Saint Oswald of Northumbria |
|
---|---|
A 12th-century painting of St Oswald in Durham Cathedral
|
|
Born | c. 604 Deira, Northumbria |
Died | 5 August 641/642 |
Venerated in | Roman Catholic Church, Anglican Communion, Eastern Orthodoxy |
Canonized | Pre-Congregation |
Major shrine | Bardney Abbey, Lincolnshire, England; relics later translated to St Oswald's Priory, Gloucester, England [1] |
Feast | 5 August |
Oswald (c 604 – 5 August 642) was King of Northumbria from 634 until his death, and is venerated as a saint, of whom there was a particular cult in the Middle Ages.
Oswald was the son of Æthelfrith of Bernicia and came to rule after spending a period in exile; after defeating the British ruler Cadwallon ap Cadfan, Oswald brought the two Northumbrian kingdoms of Bernicia and Deira once again under a single ruler, and promoted the spread of Christianity in Northumbria. He was given a strongly positive assessment by the historian Bede, writing a little less than a century after Oswald's death, who regarded Oswald as a saintly king; it is also Bede who is the main source for present-day historical knowledge of Oswald.
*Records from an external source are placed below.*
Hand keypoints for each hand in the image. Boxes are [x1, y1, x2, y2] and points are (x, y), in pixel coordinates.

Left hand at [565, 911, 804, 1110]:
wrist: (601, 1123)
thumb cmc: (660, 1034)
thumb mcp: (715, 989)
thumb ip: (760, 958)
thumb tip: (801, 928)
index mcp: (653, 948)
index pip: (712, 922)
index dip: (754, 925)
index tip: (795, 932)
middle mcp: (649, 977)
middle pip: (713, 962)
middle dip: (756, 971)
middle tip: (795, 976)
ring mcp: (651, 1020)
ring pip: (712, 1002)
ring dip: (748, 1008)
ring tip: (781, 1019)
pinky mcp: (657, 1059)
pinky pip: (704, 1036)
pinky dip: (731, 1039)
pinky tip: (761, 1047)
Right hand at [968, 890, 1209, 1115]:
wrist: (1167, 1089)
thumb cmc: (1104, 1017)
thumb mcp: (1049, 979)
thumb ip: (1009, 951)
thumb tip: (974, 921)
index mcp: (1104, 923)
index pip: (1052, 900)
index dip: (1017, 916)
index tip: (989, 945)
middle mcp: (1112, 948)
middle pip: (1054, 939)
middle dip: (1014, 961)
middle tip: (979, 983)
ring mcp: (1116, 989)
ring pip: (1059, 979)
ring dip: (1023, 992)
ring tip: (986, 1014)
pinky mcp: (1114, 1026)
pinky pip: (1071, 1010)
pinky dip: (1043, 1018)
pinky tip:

After eight years of rule, in which he was the most powerful ruler in Britain, Oswald was killed in the Battle of Maserfield.
Oswald's father Æthelfrith was a successful Bernician ruler who, after some years in power in Bernicia, also became king of Deira, and thus was the first to rule both of the kingdoms which would come to be considered the constituent kingdoms of Northumbria. It would, however, be anachronistic to refer to a "Northumbrian" people or identity at this early stage, when the Bernicians and the Deirans were still clearly distinct peoples. Oswald's mother, Acha, was a member of the Deiran royal line whom Æthelfrith apparently married as part of his acquisition of Deira or consolidation of power there. Oswald was apparently born in or around the year 604, since Bede says that he was killed at the age of 38 in 642; Æthelfrith's acquisition of Deira is also believed to have occurred around 604.
Æthelfrith, who was for years a successful war-leader, especially against the native British, was eventually killed in battle around 616 by Raedwald of East Anglia at the River Idle. This defeat meant that an exiled member of the Deiran royal line, Edwin (Acha's brother), became king of Northumbria; Oswald and his brothers fled to the north. Oswald thus spent the remainder of his youth in the Scottish kingdom of Dál Riata in northern Britain, where he was converted to Christianity. He may also have fought in Ireland during this period of exile. It has been considered that Oswald is one of the three Saxon princes mentioned in the Irish poem Togail Bruidne Dá Derga, being named as 'Osalt' in that work.